Long considered a Point of Land (Norsel Point) as a small peninsula of Anvers Island (as seen at the top of this old map of Palmer’s boating area), unprecedented climate warming along the western Antarctic Peninsula, accelerating the retreat of 87% of the glaciers, exposed Norsel Point for what it was – a point on an island measuring several miles in length! Geologically speaking, this island had appeared well ahead of schedule. So, when it came to writing my Explorers Club flag expedition proposal, I decided ‘island emergence’ could serve as a metaphor for unprecedented global climate change.


The morning of March 12, 2018 broke sunny with local wind speed well within that prescribed for safe Palmer boating operations. Our UAB/USF team had just polished off a series of successful collection dives for our chemical ecology research projects, and we were in a position to take a half day for our flag expedition to Amsler Island. We tied our zodiac off to the appointed landing site adjacent long-abandoned Old Palmer Station. Once ashore, our team members trudged up a rock-strewn trail, past the historic station site, giving wide berth to a cluster of fur seals. Reaching a ridge behind the abandoned station, we headed up to the summit of a subsidiary peak overlooking the Marr Glacier. With the retreating glacier in the background (and all it represented), it was the perfect spot on Amsler Island for our Explorers Club flag expedition photo!  Rebecca Trinh, a talented young scientist, took the above photo of Palmer Station's Explorer Flag contingent (right-left: Bill Baker, Michelle Curtis, Sabrina Heiser, flag holders author JBM with Chuck Amsler, CJ Brothers, Andrew Shilling, Maggie Amsler)

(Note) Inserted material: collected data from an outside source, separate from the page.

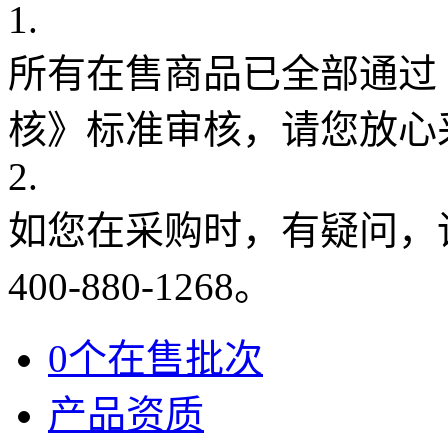
1.
所有在售商品已全部通过
核》标准审核，请您放心
2.
如您在采购时，有疑问，
400-880-1268。
0个在售批次
产品资质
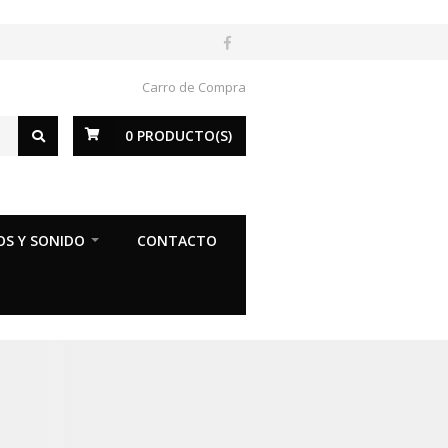
Carro de Compra
0
PRODUCTO(S)
OS Y SONIDO
CONTACTO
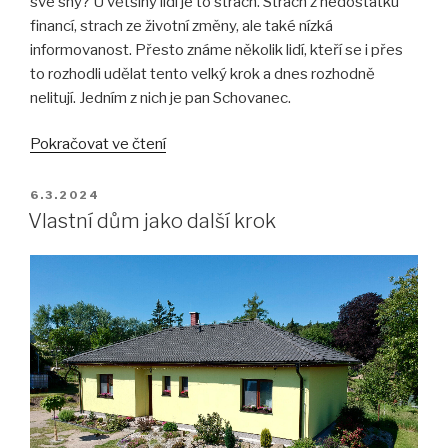
své sny? U většiny lidí je to strach. Strach z nedostatku
financí, strach ze životní změny, ale také nízká
informovanost. Přesto známe několik lidí, kteří se i přes
to rozhodli udělat tento velký krok a dnes rozhodně
nelitují. Jedním z nich je pan Schovanec.
„Nikdy
Pokračovat ve čtení
není
pozdě
PUBLIKOVÁNO
6.3.2024
uskutečnit
Vlastní dům jako další krok
své
sny“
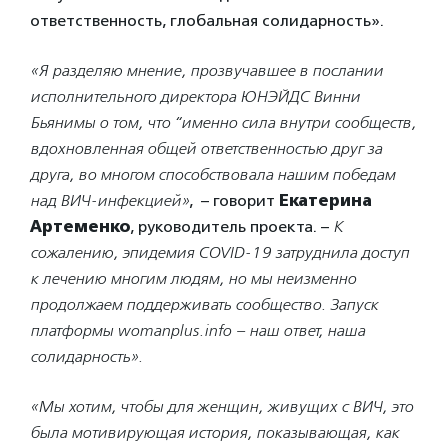
ответственность, глобальная солидарность».
«Я разделяю мнение, прозвучавшее в послании
исполнительного директора ЮНЭЙДС Винни
Бьянимы о том, что “именно сила внутри сообществ,
вдохновленная общей ответственностью друг за
друга, во многом способствовала нашим победам
над ВИЧ-инфекцией»
, – говорит
Екатерина
Артеменко
, руководитель проекта. –
К
сожалению, эпидемия COVID-19 затруднила доступ
к лечению многим людям, но мы неизменно
продолжаем поддерживать сообщество. Запуск
платформы womanplus.info – наш ответ, наша
солидарность».
«Мы хотим, чтобы для женщин, живущих с ВИЧ, это
была мотивирующая история, показывающая, как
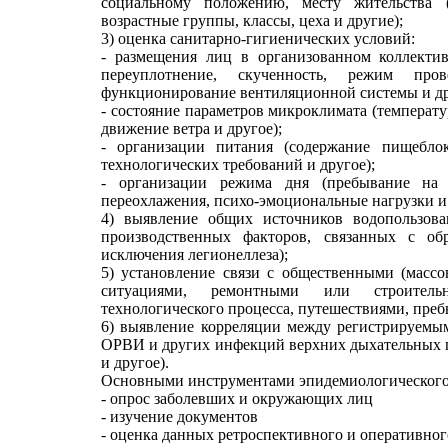
социальному положению, месту жительства 
возрастные группы, классы, цеха и другие);
3) оценка санитарно-гигиенических условий:
- размещения лиц в организованном коллектив
переуплотнение, скученность, режим про
функционирование вентиляционной системы и др
- состояние параметров микроклимата (температу
движение ветра и другое);
- организации питания (содержание пищеблок
технологических требований и другое);
- организации режима дня (пребывание на 
переохлажения, психо-эмоциональные нагрузки и 
4) выявление общих источников водопользова
производственных факторов, связанных с обр
исключения легионеллеза);
5) установление связи с общественными (масс
ситуациями, ремонтными или строитель
технологического процесса, путешествиями, пре
6) выявление корреляции между регистрируемы
ОРВИ и других инфекций верхних дыхательных п
и другое).
Основными инструментами эпидемиологического 
- опрос заболевших и окружающих лиц
- изучение документов
- оценка данных ретроспективного и оперативног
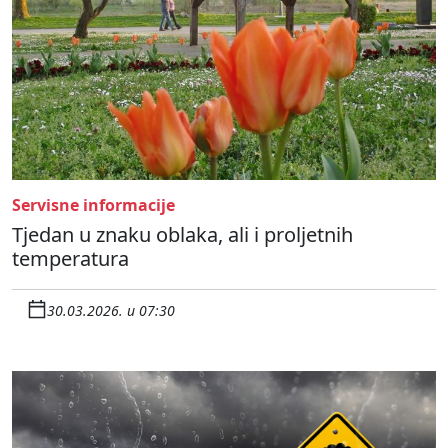
Servisne informacije
Tjedan u znaku oblaka, ali i proljetnih
temperatura
30.03.2026. u 07:30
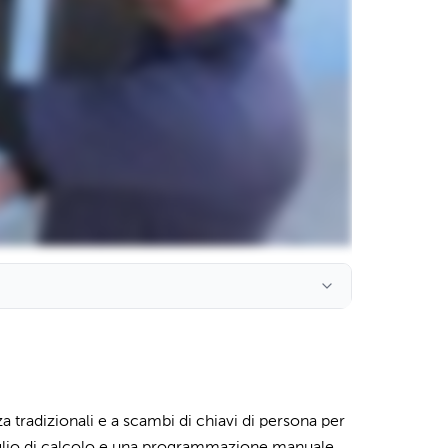
za tradizionali e a scambi di chiavi di persona per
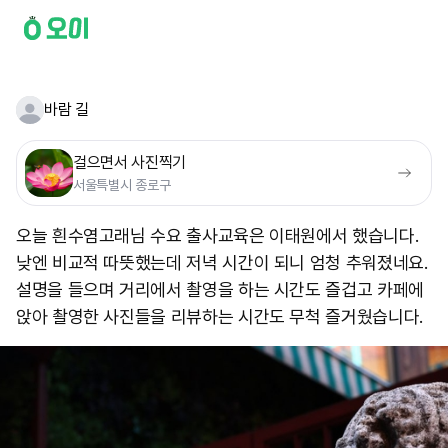
바람 길
걸으면서 사진찍기
서울특별시 종로구
오늘 흰수염고래님 수요 출사교육은 이태원에서 했습니다.
낮엔 비교적 따뜻했는데 저녁 시간이 되니 엄청 추워졌네요.
설명을 들으며 거리에서 촬영을 하는 시간도 즐겁고 카페에
앉아 촬영한 사진들을 리뷰하는 시간도 무척 즐거웠습니다. ​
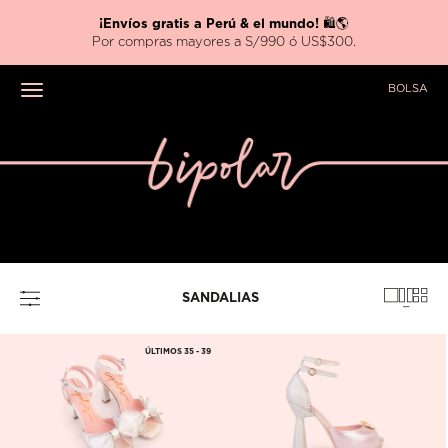
¡Envíos gratis a Perú & el mundo!
🛍️🌎
Por compras mayores a S/990 ó US$300.
BOLSA
Toggle navigation
SANDALIAS
ÚLTIMOS 35 - 39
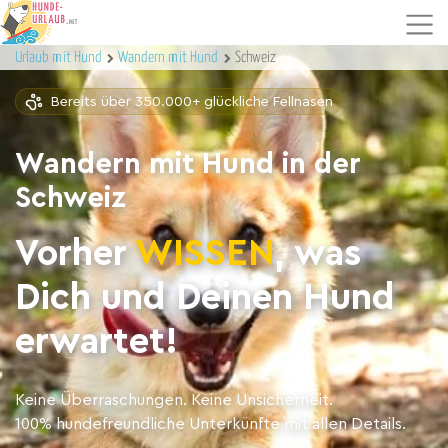
Urlaub mit Hund
Wandern mit Hund
Schweiz
Bereits über 350.000+ glückliche Fellnasen
Wandern mit Hund in der
Schweiz
Vorher
WISSEN
, was
Dich und Deinen Hund
erwartet!
Keine Überraschungen. Keine Unsicherheit.
100% hundefreundliche Unterkünfte mit allen Details.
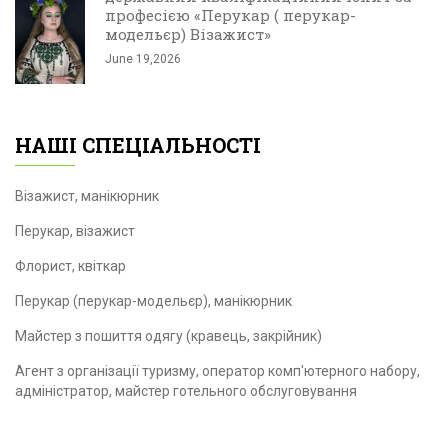
професією «Перукар ( перукар-
модельєр) Візажист»
June 19,2026
НАШІ СПЕЦІАЛЬНОСТІ
Візажист, манікюрник
Перукар, візажист
Флорист, квіткар
Перукар (перукар-модельєр), манікюрник
Майстер з пошиття одягу (кравець, закрійник)
Агент з організації туризму, оператор комп'ютерного набору,
адміністратор, майстер готельного обслуговування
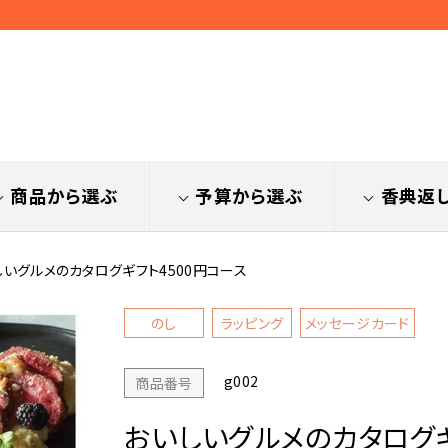
商品から選ぶ
予算から選ぶ
香典返
しいグルメのカタログギフト4500円コース
のし
ラッピング
メッセージカード
g002
商品番号
おいしいグルメのカタログギ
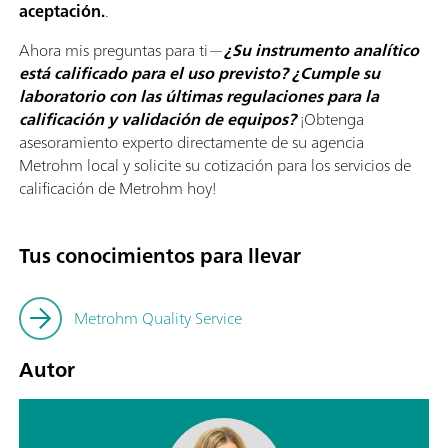
aceptación.
.
Ahora mis preguntas para ti—
¿Su instrumento analítico
está calificado para el uso previsto? ¿Cumple su
laboratorio con las últimas regulaciones para la
calificación y validación de equipos?
¡Obtenga
asesoramiento experto directamente de su agencia
Metrohm local y solicite su cotización para los servicios de
calificación de Metrohm hoy!
Tus conocimientos para llevar
Metrohm Quality Service
Autor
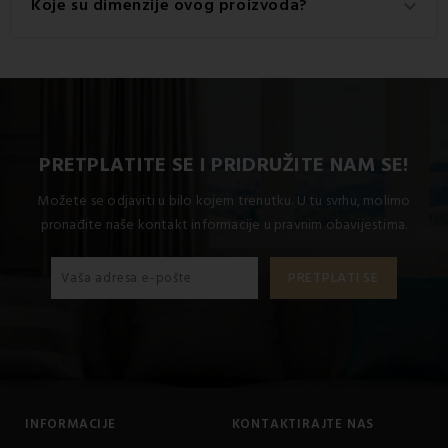
Koje su dimenzije ovog proizvoda?
keyboard_arrow_down
100% pamuk.
Dostupne dimenzije za ovaj proizvod su: Standardni
krevet za jednu osobu uključuje 1x 140x200 + 1x 70x90.
PRETPLATITE SE I PRIDRUŽITE NAM SE!
Možete se odjaviti u bilo kojem trenutku. U tu svrhu, molimo
pronađite naše kontakt informacije u pravnim obavijestima.
INFORMACIJE
KONTAKTIRAJTE NAS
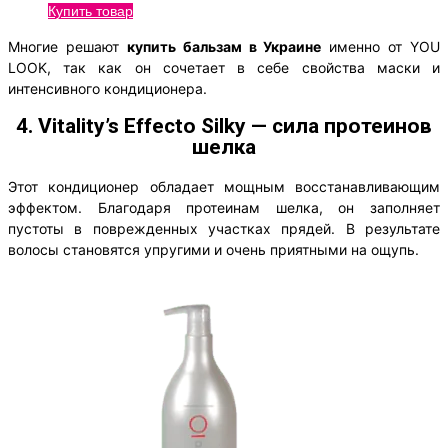
Купить товар
Многие решают
купить бальзам в Украине
именно от YOU
LOOK, так как он сочетает в себе свойства маски и
интенсивного кондиционера.
4. Vitality’s Effecto Silky — сила протеинов
шелка
Этот кондиционер обладает мощным восстанавливающим
эффектом. Благодаря протеинам шелка, он заполняет
пустоты в поврежденных участках прядей. В результате
волосы становятся упругими и очень приятными на ощупь.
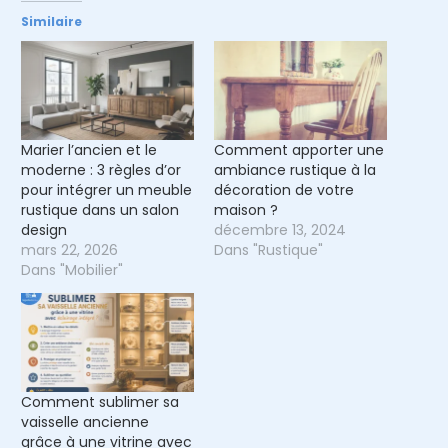
Similaire
Marier l’ancien et le
Comment apporter une
moderne : 3 règles d’or
ambiance rustique à la
pour intégrer un meuble
décoration de votre
rustique dans un salon
maison ?
design
décembre 13, 2024
mars 22, 2026
Dans "Rustique"
Dans "Mobilier"
Comment sublimer sa
vaisselle ancienne
grâce à une vitrine avec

The particular flag that we are displaying in our expedition photograph has a storied history. The flag began its travels around the earth in 1940 with an expedition to Liberia and most recently, in 2017, was taken on an expedition to the Russian Arctic. In between, our flag made it to the top of Mount Everest (twice), on an expedition to document ‘Bali Hai’ the next Krakatoa, accompanied the Hell Creek Dinosaur Expedition, and was taken on an expedition studying the Female Chiefs of Vanuatu.
Explorer Journal

Now that I have returned from Palmer Station to UAB, I will be writing up my Flag Expedition Report for the Explorers Club archives and web site. I plan to not only submit this short report, but also author an article for consideration in The Explorers Journal (see image). I believe the inherent underlying message of our expedition; witnessing climate change rewrite the landscape of Antarctica in real time, is important to share.